══ Selection
Dear Keith and Francois,
It is difficult to dismiss Don’s article and Francois’s concerns as “simple human-centered gripes.” These are not mere gripes — and they aren’t simple at all. While I understand the point of posting Robert Frost as a philosophical counterpoint, the world from which Frost wrote — and the people to whom he wrote — were closer to the upper-class Athenian landholders of the 5th century BC than to most people in the 21st century of today.
Robert Frost’s poem comes from the year 1917.
The world had fewer than two billion people. Frost himself only lived the rural life about which he wrote for a short time. After attending and leaving two Ivy League colleges, Dartmouth and Harvard, his grandfather bought him a farm in rural New Hampshire. Frost himself lived a privileged life — reflecting on Baptiste’s axe handles offers an interesting perspective for people who are not required to work a hard-scrabble life.
The context of this world was also different. In 1917, the vast majority of the world’s people lived in rural environments. Even if life was hard, they could eat because they had land on which to grow food. While many of them had a direct relationship with their tools, they also depending on manufacturing to make the tools work. Baptiste made axe handles. Someone with a steel company made the axe head. And so on through much of what defined the world for those who lived in it.
════
══ Records
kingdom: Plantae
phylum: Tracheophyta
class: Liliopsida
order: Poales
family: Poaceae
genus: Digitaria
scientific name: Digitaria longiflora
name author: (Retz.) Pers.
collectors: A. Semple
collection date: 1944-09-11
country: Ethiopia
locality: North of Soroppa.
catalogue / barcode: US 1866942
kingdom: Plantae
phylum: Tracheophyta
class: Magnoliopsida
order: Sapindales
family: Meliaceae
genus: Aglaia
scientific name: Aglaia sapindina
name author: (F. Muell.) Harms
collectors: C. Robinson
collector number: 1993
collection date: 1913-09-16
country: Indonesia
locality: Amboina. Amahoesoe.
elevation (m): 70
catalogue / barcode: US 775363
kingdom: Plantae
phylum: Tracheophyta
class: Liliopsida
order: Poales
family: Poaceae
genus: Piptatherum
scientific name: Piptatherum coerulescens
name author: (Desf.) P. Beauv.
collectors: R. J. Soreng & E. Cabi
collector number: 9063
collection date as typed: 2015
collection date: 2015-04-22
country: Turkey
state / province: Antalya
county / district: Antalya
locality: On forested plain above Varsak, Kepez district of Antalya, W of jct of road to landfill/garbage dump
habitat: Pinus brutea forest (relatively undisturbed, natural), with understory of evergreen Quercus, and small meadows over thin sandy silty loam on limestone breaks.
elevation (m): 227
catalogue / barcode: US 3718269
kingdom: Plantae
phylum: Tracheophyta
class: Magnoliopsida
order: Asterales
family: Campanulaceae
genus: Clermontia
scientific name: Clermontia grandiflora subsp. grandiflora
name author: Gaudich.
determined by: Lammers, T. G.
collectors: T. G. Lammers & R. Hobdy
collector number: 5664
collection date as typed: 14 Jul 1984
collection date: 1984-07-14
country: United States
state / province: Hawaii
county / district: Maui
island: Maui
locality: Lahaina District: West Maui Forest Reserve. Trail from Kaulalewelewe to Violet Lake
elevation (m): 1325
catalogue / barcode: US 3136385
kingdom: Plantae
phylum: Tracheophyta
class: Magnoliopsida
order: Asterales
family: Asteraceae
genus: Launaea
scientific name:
════
What to work on:
1. Quote the passage of the letter about Robert Frost that begins at the words "The world had" and ends after the words "a hard-scrabble life.".
2. Lay out the records as a numbered list, with blank lines omitted. Begin at the line containing "elevation (m): 227" and continue through the last line of the records.

Answer set:
1.
The world had fewer than two billion people. Frost himself only lived the rural life about which he wrote for a short time. After attending and leaving two Ivy League colleges, Dartmouth and Harvard, his grandfather bought him a farm in rural New Hampshire. Frost himself lived a privileged life — reflecting on Baptiste’s axe handles offers an interesting perspective for people who are not required to work a hard-scrabble life.

2.
1. elevation (m): 227
2. catalogue / barcode: US 3718269
3. kingdom: Plantae
4. phylum: Tracheophyta
5. class: Magnoliopsida
6. order: Asterales
7. family: Campanulaceae
8. genus: Clermontia
9. scientific name: Clermontia grandiflora subsp. grandiflora
10. name author: Gaudich.
11. determined by: Lammers, T. G.
12. collectors: T. G. Lammers & R. Hobdy
13. collector number: 5664
14. collection date as typed: 14 Jul 1984
15. collection date: 1984-07-14
16. country: United States
17. state / province: Hawaii
18. county / district: Maui
19. island: Maui
20. locality: Lahaina District: West Maui Forest Reserve. Trail from Kaulalewelewe to Violet Lake
21. elevation (m): 1325
22. catalogue / barcode: US 3136385
23. kingdom: Plantae
24. phylum: Tracheophyta
25. class: Magnoliopsida
26. order: Asterales
27. family: Asteraceae
28. genus: Launaea
29. scientific name:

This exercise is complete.